Le sujet de la dette étudiante est plus que jamais politique aux Etats-Unis
A quelques jours de la fin du moratoire sur la dette étudiante, qui se termine le 31 août, des millions de débiteurs restent dans l’incertitude. Le Department of Education a confirmé le 17 août que le président Biden allait faire des annonces très prochainement sur le sujet, sans préciser leur nature. Au fil des ans, les sujets de la dette étudiante et de l’augmentation du coût des études se sont imposés comme l’un des thèmes majeurs dans les débats politiques. Selon une enquête d’opinion publiée par Scoresense le 18 août, seules 14% des personnes interrogées déclaraient pouvoir payer leurs échéances de prêt étudiant sans problème si le moratoire devait prendre fin.

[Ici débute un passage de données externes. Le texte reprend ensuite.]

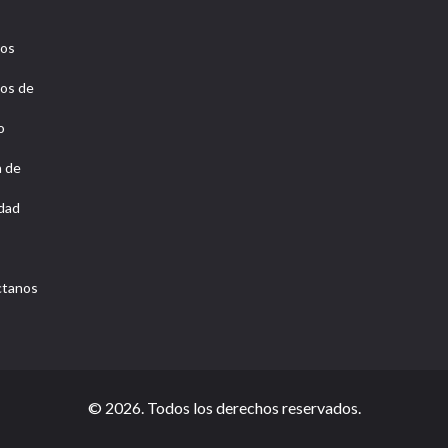
ros
os de
o
a de
idad
ctanos
© 2026. Todos los derechos reservados.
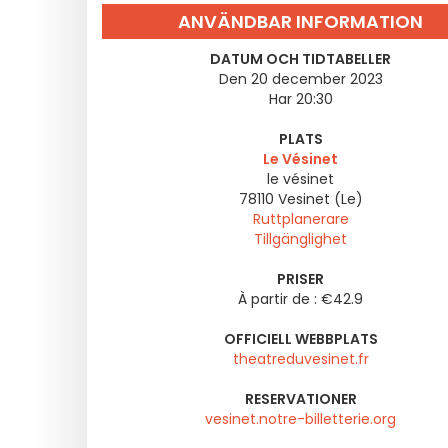
ANVÄNDBAR INFORMATION
DATUM OCH TIDTABELLER
Den 20 december 2023
Har 20:30
PLATS
Le Vésinet
le vésinet
78110
Vesinet (Le)
Ruttplanerare
Tillgänglighet
PRISER
À partir de : €42.9
OFFICIELL WEBBPLATS
theatreduvesinet.fr
RESERVATIONER
vesinet.notre-billetterie.org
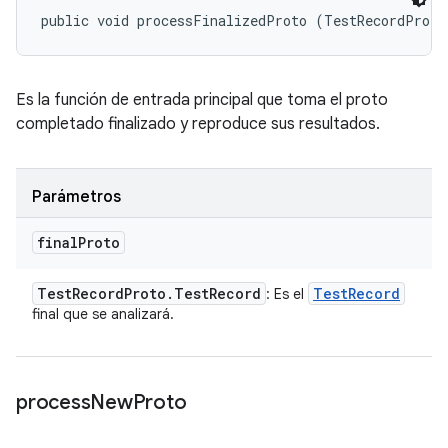
public void processFinalizedProto (TestRecordProto
Es la función de entrada principal que toma el proto
completado finalizado y reproduce sus resultados.
Parámetros
final
Proto
Test
Record
Proto
.
Test
Record
Test
Record
: Es el
final que se analizará.
process
New
Proto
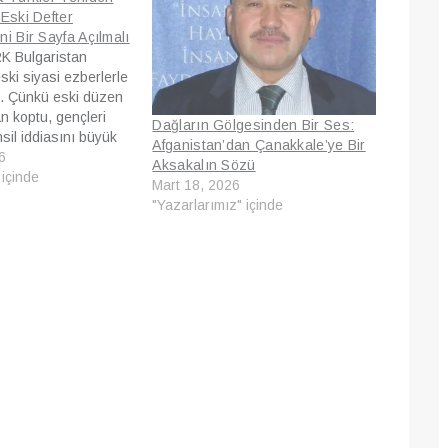
 Eski Defter
i Bir Sayfa Açılmalı
K Bulgaristan
eski siyasi ezberlerle
. Çünkü eski düzen
an koptu, gençleri
Dağların Gölgesinden Bir Ses:
msil iddiasını büyük
Afganistan’dan Çanakkale’ye Bir
. Bugün mesele
6
Aksakalın Sözü
rti meselesi değildir;
 içinde
Mart 18, 2026
plumun yeniden
"Yazarlarımız" içinde
eselesidir. 36 Yıllık
u Yıllarca
klerine “sizi biz
z” denildi.…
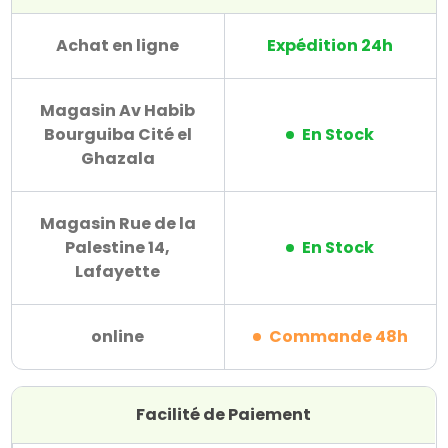
Achat en ligne
Expédition 24h
Magasin Av Habib
Bourguiba Cité el
En Stock
Ghazala
Magasin Rue de la
Palestine 14,
En Stock
Lafayette
online
Commande 48h
Facilité de Paiement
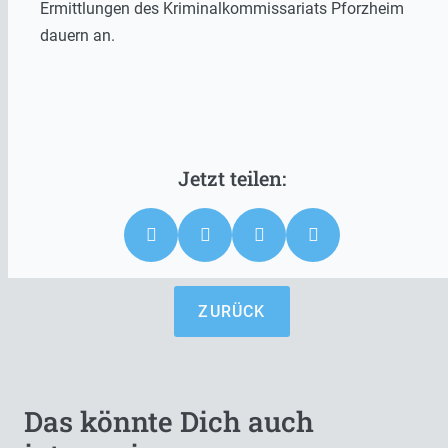
Ermittlungen des Kriminalkommissariats Pforzheim
dauern an.
ZURÜCK
Das könnte Dich auch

L’opinion publique cherche à peser dans la prise de décision. Les témoignages affluent sous le hashtag #CancelStudentDebt sur Twitter. Dans le New Yorker, Eleni Schirmer a publié le 27 juillet un article décrivant le vieillissement des emprunteurs. « Sur les 45 millions d’Américains qui ont un prêt étudiant, un sur cinq a plus de cinquante ans. Entre 2004 et 2018, les soldes des prêts étudiants des emprunteurs de plus de cinquante ans ont augmenté de 512% », écrit-elle. « The Debt Collective », un mouvement qui appelle à l’annulation de la dette étudiante bénéficie du soutien de la sénatrice Elizabeth Warren.
Le montant total de la dette étudiante est resté inchangé à 1.590 milliards de dollars au second trimestre 2022, selon le dernier rapport sur la dette et les crédits des ménages publié le 2 août par la Fed de New York. Le taux de défaut a fortement baissé grâce aux moratoires successifs, passant de 17% à l’automne 2019 à 5% seulement, selon l’étude SHED (Economic Well-Being of US Households) publiée par la Fed en juin 2022.
En améliorant le pouvoir d’achat des Américains, les moratoires successifs leur ont permis de bénéficier de conditions de crédit plus favorables. 30% de la population adulte a contracté au moins une dette pour financer ses études, pour un montant médian compris entre 20.000 et 24.999 dollars.
A défaut de mettre en musique l’annulation de la dette, l’administration a accéléré l’utilisation des programmes existants d’annulation de dettes étudiantes, ciblant notamment les personnes ayant une incapacité permanente, ou celles ayant fréquenté des écoles qui les ont escroquées ou qui ont depuis fermé leurs portes. Depuis le début du mandat de Joe Biden, 32 milliards de dollars ont ainsi été versés.